A home sale contingency is one type of contingency clause frequently included in a real estate sales contract (or an offer to purchase real estate). With a home sale contingency in place, the transaction is dependent (or contingent) upon the sale of the buyer’s home. If the buyer’s house sells by the specified date, the contract moves forward; if it doesn’t sell by the specified date, the contract is terminated. Here, we take a look at what buyers and sellers need to know about home sale contingencies.
What You Should Know About Home Sale Contingencies
Two Types of Home Sale Contingencies
There are two types of home sale contingencies:
- Sale and Settlement Contingency
- Settlement Contingency
As the name implies, a sale and settlement contingency is dependent upon the buyer selling and settling an existing home. This type of contingency is used if the buyer has not yet received and accepted an offer to purchase on the current home. In general, this type of contingency allows a seller to continue to market the home to other potential buyers, with the stipulation that the buyer will be given the opportunity to remove the sale and settlement contingency within a specified period (typically 24-48 hours) if the seller receives another offer. If the buyer cannot remove the contingency, the contract is terminated, the seller can accept the other offer, and the earnest money deposit is returned to the buyer.
A settlement contingency, on the other hand, is used if the buyer has already marketed his or her property, has a contract in hand and a settlement date on the calendar. Because the property isn’t truly sold until the settlement (or closing) takes place, this protects the buyer if the sale falls through for any reason. In most cases, this type of contingency prohibits the seller from accepting other offers on the property for a specified period. If the buyer’s home closes by the specified date, the contract remains valid. If the home does not close, the contract can be terminated.
Considerations for Buyers
Most buyers need to sell their existing home to purchase a new one, especially when "trading up" to a more expensive house. A home sale contingency gives buyers the time they need to sell and settle before committing to a new home. Buyers can avoid owning two homes and holding two mortgages at one time while waiting for their own home to sell. A home sale contingency can also make for a seamless transaction: the buyer can sell one home and move into the next since the new home is already “locked in.”

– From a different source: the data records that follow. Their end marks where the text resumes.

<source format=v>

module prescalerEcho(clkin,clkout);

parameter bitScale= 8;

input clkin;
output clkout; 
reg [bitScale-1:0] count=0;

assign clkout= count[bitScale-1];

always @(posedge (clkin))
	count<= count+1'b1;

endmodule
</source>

Even though a home sale contingency helps bring peace of mind to the buyer, it doesn't avoid other costs of home buying. Buyers must still spend money on home inspections, bank fees, and appraisal fees, and these expenses are not refunded if the deal falls through due to the property not selling on time. Also, the buyers will likely have to pay more for the property than if they made an offer without the home sale contingency. This is because they are essentially asking the seller to “gamble” on their ability to sell their current home and the seller will expect to be compensated for this risk.

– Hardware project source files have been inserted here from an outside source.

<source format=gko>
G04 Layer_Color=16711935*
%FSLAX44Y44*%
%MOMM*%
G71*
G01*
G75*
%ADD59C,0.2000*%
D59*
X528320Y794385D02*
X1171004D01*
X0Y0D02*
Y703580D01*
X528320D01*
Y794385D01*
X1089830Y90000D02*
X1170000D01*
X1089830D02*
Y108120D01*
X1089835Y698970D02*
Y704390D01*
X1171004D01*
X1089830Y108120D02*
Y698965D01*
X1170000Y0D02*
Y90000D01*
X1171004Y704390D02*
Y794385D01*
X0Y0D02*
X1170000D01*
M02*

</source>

Considerations for Sellers
A home sale contingency can be risky to sellers because there is no guarantee that the home will sell. Even if the contract allows the seller to continue to market the property and accept offers, the house may be listed “under contract,” making it less attractive to other potential buyers. Many people looking for homes will steer clear of a property that is under contract because they don’t want to waste time and risk falling in love with a property they may never have the chance to buy.
Before agreeing to a home sale contingency, the seller (or the seller’s real estate agent) should investigate the potential buyer’s current home to determine:
- If the home is already on the market. If not, this is usually a red flag because it indicates the potential buyer is just thinking about buying and selling at this point.
- If it's listed at the correct price. A real estate agent can prepare comparables to make sure the house is priced to sell.
- How long it has been on the market. If it’s been a long time, the home may be priced too high, the showing procedure may be difficult, or the market could just be dry.
- The average time on the market for homes in the neighborhood. If the average time is 30 days or so, one could expect the home to sell. If it’s 90 days or more, the seller could be waiting with little chance that the buyer’s home will sell.
A home sale contingency, however, might be a good thing if the seller’s property has been on the market a while. If the seller has had trouble finding a buyer, a contract with a contingency is still a contract and there is a chance that the property will sell. In many cases, it is advisable to limit the amount of time the buyer has to sell his or her home to one to four weeks. This puts pressure on the buyer to lower the asking price and make a sale while preventing the seller from losing too much time in the event that the transaction does not close.
A seller can include a “kick-out clause” to provide a measure of protection against a home sale contingency. A kick-out clause states that the seller can continue to market the property and accept offers from other buyers. In this case, the seller gives the current buyer a specified amount of time (such as 72 hours) to remove the home sale contingency and continue with the contract. If the buyer does not remove the contingency, the seller can back out of the contract and sell to the new buyer.
The Bottom Line
Home sale contingencies protect buyers who want to sell one home before purchasing another. The exact details of any contingency must be specified in the real estate sales contract. Because contracts are legally binding, it is important to review and understand the terms of a home sale contingency. A qualified real estate professional or real estate attorney should be consulted with any questions or concerns regarding real estate contracts and home sale contingency clauses.